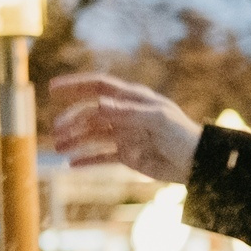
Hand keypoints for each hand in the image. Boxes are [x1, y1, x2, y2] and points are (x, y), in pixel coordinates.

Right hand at [49, 73, 203, 183]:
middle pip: (91, 114)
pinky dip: (87, 160)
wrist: (197, 164)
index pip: (98, 86)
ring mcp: (125, 135)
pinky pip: (102, 157)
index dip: (75, 85)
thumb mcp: (157, 119)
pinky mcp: (127, 156)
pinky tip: (72, 164)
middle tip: (57, 131)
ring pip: (93, 136)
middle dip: (72, 120)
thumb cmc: (181, 135)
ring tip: (59, 148)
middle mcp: (125, 114)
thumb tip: (98, 104)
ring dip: (75, 140)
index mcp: (132, 99)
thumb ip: (128, 111)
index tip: (53, 88)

----------

Quote all the lines above exactly as given. Do not include the pictures.

Hand keypoints for each hand in the image. Boxes are [x1, y1, x2, y2] and points are (x, y), in pixel coordinates.

Right hand at [49, 73, 203, 183]:
middle pip: (91, 114)
pinky dip: (87, 160)
wrist: (197, 164)
index pip: (98, 86)
ring mcp: (125, 135)
pinky pip: (102, 157)
index dip: (75, 85)
thumb mcp: (157, 119)
pinky mcp: (127, 156)
pinky tip: (72, 164)
middle tip: (57, 131)
ring pip: (93, 136)
middle dip: (72, 120)
thumb cmc: (181, 135)
ring tip: (59, 148)
middle mcp: (125, 114)
thumb tip: (98, 104)
ring dip: (75, 140)
index mcp: (132, 99)
thumb ip: (128, 111)
index tip: (53, 88)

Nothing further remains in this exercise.